Cruel lesson for emotional Ferguson as Leicester win on penalties
An emotional Duncan Ferguson was given a cruel lesson in the highs and lows of management as Everton mounted a stirring comeback in their Carabao Cup quarter-final against Leicester only to lose on penalties.
After James Maddison and Jonny Evans had put Leicester two up during a first half they dominated, Tom Davies pulled a goal back with 20 minutes to go and a rocket from Leighton Baines in the 90th minute made it 2-2.
That sent interim boss Ferguson sprinting down the touchline to celebrate with a ball boy again, just as he had during his first match in charge against Chelsea.

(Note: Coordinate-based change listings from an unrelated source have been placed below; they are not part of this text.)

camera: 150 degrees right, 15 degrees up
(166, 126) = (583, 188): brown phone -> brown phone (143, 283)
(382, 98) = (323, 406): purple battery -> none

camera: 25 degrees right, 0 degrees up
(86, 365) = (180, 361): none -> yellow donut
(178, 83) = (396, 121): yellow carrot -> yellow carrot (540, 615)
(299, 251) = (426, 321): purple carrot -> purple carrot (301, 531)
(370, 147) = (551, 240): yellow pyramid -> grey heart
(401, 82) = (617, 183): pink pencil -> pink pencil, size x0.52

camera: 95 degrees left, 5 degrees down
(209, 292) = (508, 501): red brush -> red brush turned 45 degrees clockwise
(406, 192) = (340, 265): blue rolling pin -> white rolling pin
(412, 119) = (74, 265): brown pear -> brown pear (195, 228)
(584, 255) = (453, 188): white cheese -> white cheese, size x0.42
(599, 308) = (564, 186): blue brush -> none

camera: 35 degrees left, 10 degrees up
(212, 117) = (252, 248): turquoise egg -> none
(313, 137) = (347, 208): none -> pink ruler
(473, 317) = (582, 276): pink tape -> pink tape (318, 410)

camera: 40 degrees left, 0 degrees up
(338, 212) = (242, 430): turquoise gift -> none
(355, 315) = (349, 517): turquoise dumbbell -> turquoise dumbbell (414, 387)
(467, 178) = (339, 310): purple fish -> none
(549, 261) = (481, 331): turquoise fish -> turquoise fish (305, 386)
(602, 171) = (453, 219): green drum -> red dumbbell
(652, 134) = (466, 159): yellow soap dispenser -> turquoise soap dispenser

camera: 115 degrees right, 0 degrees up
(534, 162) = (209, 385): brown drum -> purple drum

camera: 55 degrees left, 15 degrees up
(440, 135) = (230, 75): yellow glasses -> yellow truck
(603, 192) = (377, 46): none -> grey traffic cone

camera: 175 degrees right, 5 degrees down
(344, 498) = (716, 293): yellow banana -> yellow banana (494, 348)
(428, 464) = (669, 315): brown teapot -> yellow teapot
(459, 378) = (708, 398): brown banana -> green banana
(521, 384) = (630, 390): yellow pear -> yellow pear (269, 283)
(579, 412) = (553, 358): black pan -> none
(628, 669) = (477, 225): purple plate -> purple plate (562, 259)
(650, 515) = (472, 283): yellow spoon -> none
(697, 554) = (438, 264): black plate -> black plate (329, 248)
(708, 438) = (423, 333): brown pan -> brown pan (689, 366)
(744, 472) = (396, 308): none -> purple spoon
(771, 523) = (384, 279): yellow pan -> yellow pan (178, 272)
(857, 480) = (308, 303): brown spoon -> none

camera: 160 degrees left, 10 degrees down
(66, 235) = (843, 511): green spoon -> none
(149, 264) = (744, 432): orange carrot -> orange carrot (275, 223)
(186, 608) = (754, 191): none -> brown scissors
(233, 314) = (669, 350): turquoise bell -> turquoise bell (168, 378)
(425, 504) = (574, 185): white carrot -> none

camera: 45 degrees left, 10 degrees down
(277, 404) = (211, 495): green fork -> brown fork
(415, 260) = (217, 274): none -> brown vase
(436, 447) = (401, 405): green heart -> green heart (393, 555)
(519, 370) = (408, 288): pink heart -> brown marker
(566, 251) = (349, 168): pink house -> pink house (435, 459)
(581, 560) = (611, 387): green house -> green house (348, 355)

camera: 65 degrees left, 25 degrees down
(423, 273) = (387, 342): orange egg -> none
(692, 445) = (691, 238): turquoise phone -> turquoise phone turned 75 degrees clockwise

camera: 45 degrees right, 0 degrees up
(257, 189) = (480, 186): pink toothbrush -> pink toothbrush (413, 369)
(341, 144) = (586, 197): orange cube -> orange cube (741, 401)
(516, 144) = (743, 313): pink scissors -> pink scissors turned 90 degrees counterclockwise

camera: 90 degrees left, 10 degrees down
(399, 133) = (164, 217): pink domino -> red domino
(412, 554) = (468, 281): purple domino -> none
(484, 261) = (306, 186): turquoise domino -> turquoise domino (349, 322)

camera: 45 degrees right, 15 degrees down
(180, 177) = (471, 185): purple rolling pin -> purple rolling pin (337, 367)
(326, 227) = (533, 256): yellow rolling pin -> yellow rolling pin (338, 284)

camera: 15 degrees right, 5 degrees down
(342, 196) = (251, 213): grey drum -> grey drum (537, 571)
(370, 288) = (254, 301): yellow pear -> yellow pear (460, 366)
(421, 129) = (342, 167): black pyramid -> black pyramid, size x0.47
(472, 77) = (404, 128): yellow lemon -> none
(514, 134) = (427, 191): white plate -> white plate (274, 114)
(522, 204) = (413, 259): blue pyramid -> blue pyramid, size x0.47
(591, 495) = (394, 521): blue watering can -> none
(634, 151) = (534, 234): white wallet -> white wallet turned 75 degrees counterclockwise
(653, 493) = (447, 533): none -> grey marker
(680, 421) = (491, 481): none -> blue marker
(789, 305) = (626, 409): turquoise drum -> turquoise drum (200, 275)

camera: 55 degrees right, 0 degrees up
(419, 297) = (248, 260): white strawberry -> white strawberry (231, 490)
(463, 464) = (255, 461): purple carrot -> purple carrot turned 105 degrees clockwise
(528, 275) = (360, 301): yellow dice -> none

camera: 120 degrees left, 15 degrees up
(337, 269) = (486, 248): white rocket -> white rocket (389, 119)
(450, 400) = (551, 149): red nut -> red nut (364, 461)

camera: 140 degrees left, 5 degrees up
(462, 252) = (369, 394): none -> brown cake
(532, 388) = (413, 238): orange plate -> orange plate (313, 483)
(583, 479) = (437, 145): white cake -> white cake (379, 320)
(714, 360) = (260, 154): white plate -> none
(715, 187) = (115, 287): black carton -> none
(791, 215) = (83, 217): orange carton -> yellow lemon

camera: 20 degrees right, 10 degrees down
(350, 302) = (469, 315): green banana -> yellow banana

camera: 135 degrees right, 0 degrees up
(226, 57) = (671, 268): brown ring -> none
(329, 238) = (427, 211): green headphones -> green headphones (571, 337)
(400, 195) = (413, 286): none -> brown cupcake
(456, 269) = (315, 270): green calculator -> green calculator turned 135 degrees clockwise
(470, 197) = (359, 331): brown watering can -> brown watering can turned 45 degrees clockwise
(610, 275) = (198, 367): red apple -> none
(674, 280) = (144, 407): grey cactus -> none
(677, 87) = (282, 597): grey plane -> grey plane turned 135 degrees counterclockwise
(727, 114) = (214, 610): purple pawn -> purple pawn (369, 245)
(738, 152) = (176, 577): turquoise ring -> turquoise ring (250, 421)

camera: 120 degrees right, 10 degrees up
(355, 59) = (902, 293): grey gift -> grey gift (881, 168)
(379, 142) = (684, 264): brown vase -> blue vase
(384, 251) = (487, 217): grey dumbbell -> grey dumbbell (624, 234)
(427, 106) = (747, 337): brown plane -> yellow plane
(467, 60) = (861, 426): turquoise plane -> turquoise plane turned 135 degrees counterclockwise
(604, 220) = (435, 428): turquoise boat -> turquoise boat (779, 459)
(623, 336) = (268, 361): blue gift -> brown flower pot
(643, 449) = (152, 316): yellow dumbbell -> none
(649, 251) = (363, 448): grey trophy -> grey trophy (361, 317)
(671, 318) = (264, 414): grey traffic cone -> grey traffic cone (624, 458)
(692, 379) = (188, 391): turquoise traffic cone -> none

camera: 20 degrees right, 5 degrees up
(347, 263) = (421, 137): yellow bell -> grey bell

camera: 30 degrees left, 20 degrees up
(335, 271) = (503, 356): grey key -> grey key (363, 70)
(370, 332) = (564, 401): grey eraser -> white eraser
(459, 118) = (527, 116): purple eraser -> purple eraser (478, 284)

Ferguson admitted he thought a shoot-out victory was “written in the stars”, especially when Jordan Pickford saved the opening penalty from Maddison, but Kasper Schmeichel responded by keeping out efforts from Cenk Tosun and, cruelly, Baines before Jamie Vardy netted the decisive kick.
Ferguson revealed there were “a lot of tears” in the changing room, and the Scot’s voice cracked on a couple of occasions during his press conference as he reflected on a missed opportunity.
“They’re obviously gutted in there,” he said. “There’s a lot of tears. I’m gutted for Seamus Coleman, Leighton Baines, guys like that.
“It was a big chance for us to get to the semi-final, we’re at home and I was just really disappointed in the first-half performance. But it was understandable considering it was virtually the same team (as faced Manchester United on Sunday).
“I thought the second half they showed much more aggression and we put in a very good second-half performance.
“I thought it was going to be our night once Leighton smacks that one in the top corner, I thought it was written in the stars that we were going to come through. You get Jordan saving the first penalty, what a fantastic save, it just wasn’t to be unfortunately.”
Everton have reportedly lined up Carlo Ancelotti as the permanent replacement for Marco Silva, but Ferguson expects to stay in the hotseat for Saturday’s Premier League clash with Arsenal.
He said: “I don’t know 100 per cent, I’ll talk to the owners and the directors. I would think I’ll be in on Saturday because it’s such a quick turnaround. At the moment I’m preparing for Saturday. We’ve got a massive game and we’ve got to be ready.”
Leicester’s tremendous season continued, with the Foxes through to their first major semi-final since winning this competition in 2000.
There was, though, frustration for manager Brendan Rodgers, who has not lost a domestic cup tie since April 2015, that they did not complete the job in normal time.
Leicester had several very good chances to score a third goal prior to Davies’ volley, with Marc Albrighton hitting the bar.
“I thought we were much the better team,” said Rodgers, whose side will face Aston Villa in the last four.
“First half we had good control of the game, scored two very good goals and maybe could have had more. Second half we started well, should have gone 3-0 up, unfortunate to hit the bar, and then we sort of waited on the game a little bit and out of nowhere they get the goal.
“And I think what you’ve seen over these last few games with Duncan is he’s given the team and the crowd here real spirit. But even at 2-1 we were pretty comfortable and then out of nowhere Leighton scored an amazing goal.
“We just had to clear our heads. We felt we were the better team but we needed to show it on the penalties and in fairness they took the penalties really well and Kasper obviously made the saves. I felt we deserved to get through. It’s brilliant for the players.”